## Required task
List every username that appears as a post heading in the forum thread below.

## Document text
Tough. Blunt. I know. But with both parents involved and agreeing it's no problem, then you're fighting an uphill battle in a situation where you're what's considered a 'legal stranger'. Save yourself the headache and accept that this is how it is. Then decide what you'd like to do about that.


----------



## jb02157

...and you wonder why rape and teen age pregnancy are such problems these days. I would expect schools wouldn't let students dress like this.


----------



## Malpheous

jb02157 said:


> ...and you wonder why rape and teen age pregnancy are such problems these days. I would expect schools wouldn't let students dress like this.


No. Just no. By that I mean.... No.

Rape and Teen pregnancy are both a product of consent, not a clothing choice.

*Rape* - The lack of consent.
*Teen Pregnancy* - A pair of people consenting to and participating in something they should not.


Anything else is placing blame on a victim. How many times do people have to repeat that the clothes one wears does not mean they give consent? Do you assume that all Hooters employees have given you consent to have sex with them because of how they dress at work? 

I encourage you to watch this video about consent to better understand it.

https://www.youtube.com/watch?v=fGoWLWS4-kU


----------



## john117

They will outgrow it by college. My older girl (a Eurasian 3/4 scale Kim Kardashian lookalike ) had lots of fights with her mom about this. By college she started dressing far more appropriately and in grad school she's decidedly low key...

It's also a sign they may be hanging out with the wrong crowd...


----------



## NextTimeAround

It might be interesting the kind of mixed messages that your step daughters are receiving.

My mother told me that Idressed frumpy. But looking at the whole of our relationship, my feeling is that whatever I did, she would tell me in some kind of way that I was wrong. Any kind of games like that going on between your wife and her two daughters?

The problem these days is that to tell young women that what's on the outside DOES count is like preaching blasphemy. Remember there are a lot of feminists around who will tell you that even a woman running down the street naked is still not asking for it. 

Yes, that's true, but let's not encourage THAT kind of behavior.

What I try to tell young women when they are listening, is that, if you don't like the behavior of others toward you, think about what you can do to change it (before going completely cold on that person).

The problem that I find IRL and on message boards is that young "don't give a rat's ass" about what others think. Or whatever the latest expression is.

Good luck in what you choose to do.


----------



## Hopeful Cynic

It's completely true that women who dress like sex objects are not asking to be raped.

It's also completely true that there's still something wrong with society when women only feel valued when they dress as sex objects.

## Listing
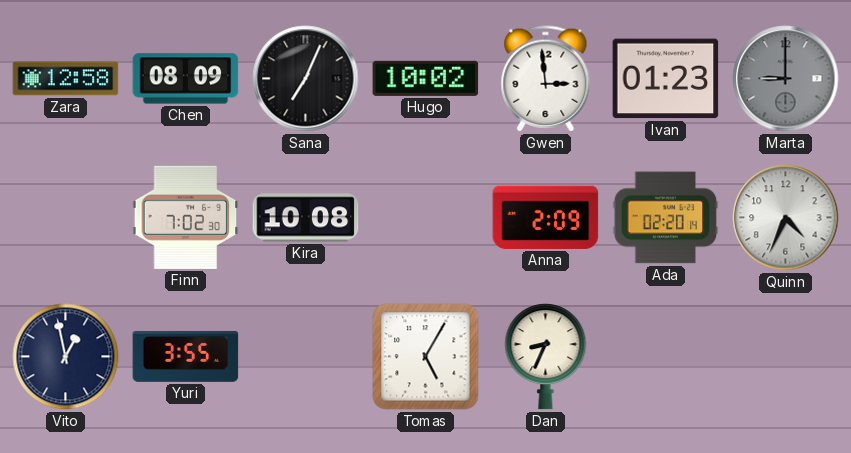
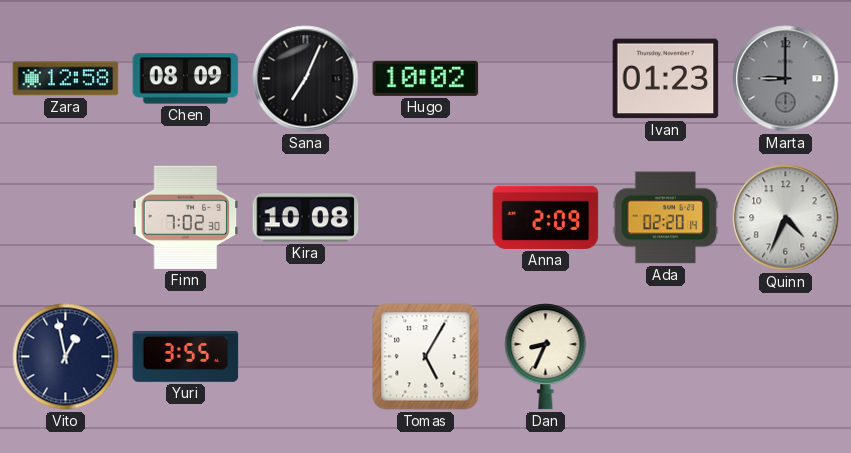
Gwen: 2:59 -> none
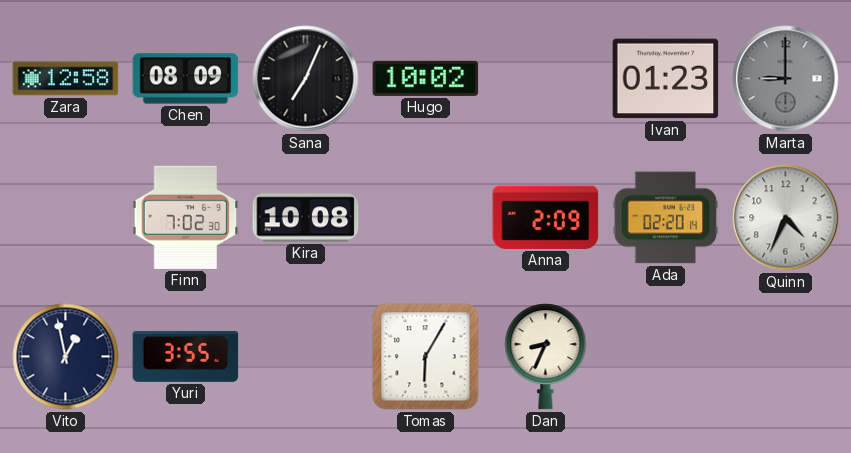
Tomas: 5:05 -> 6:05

* * *

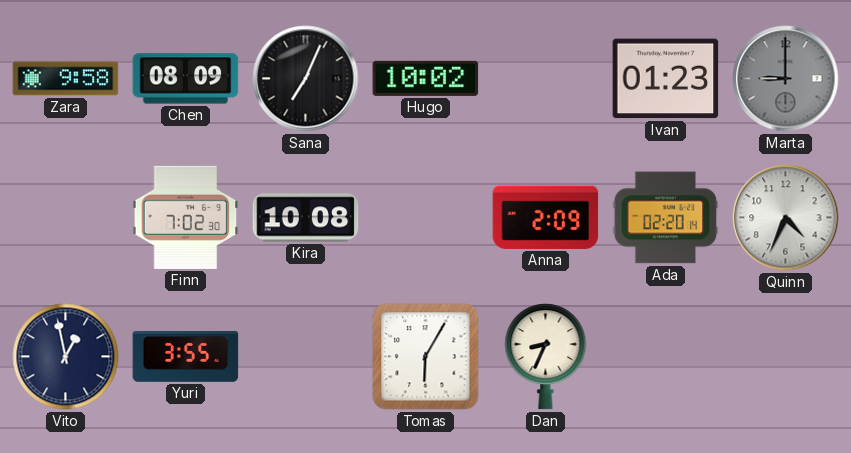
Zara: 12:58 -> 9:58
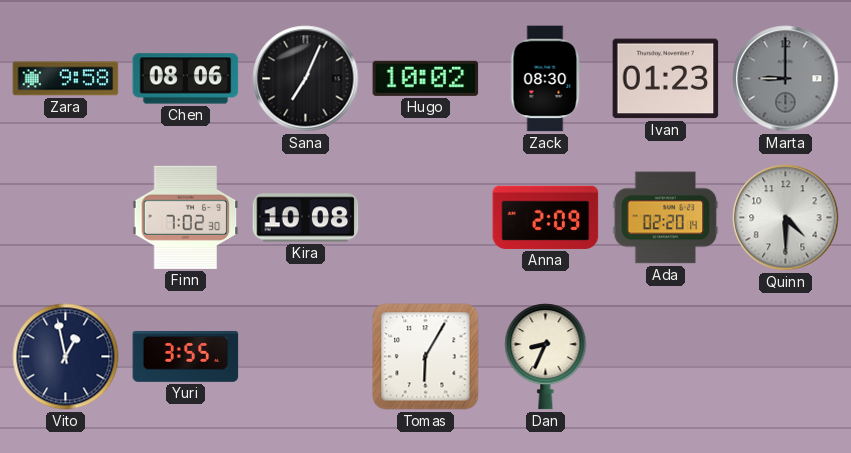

## Final result
jb02157, Malpheous, john117, NextTimeAround, Hopeful Cynic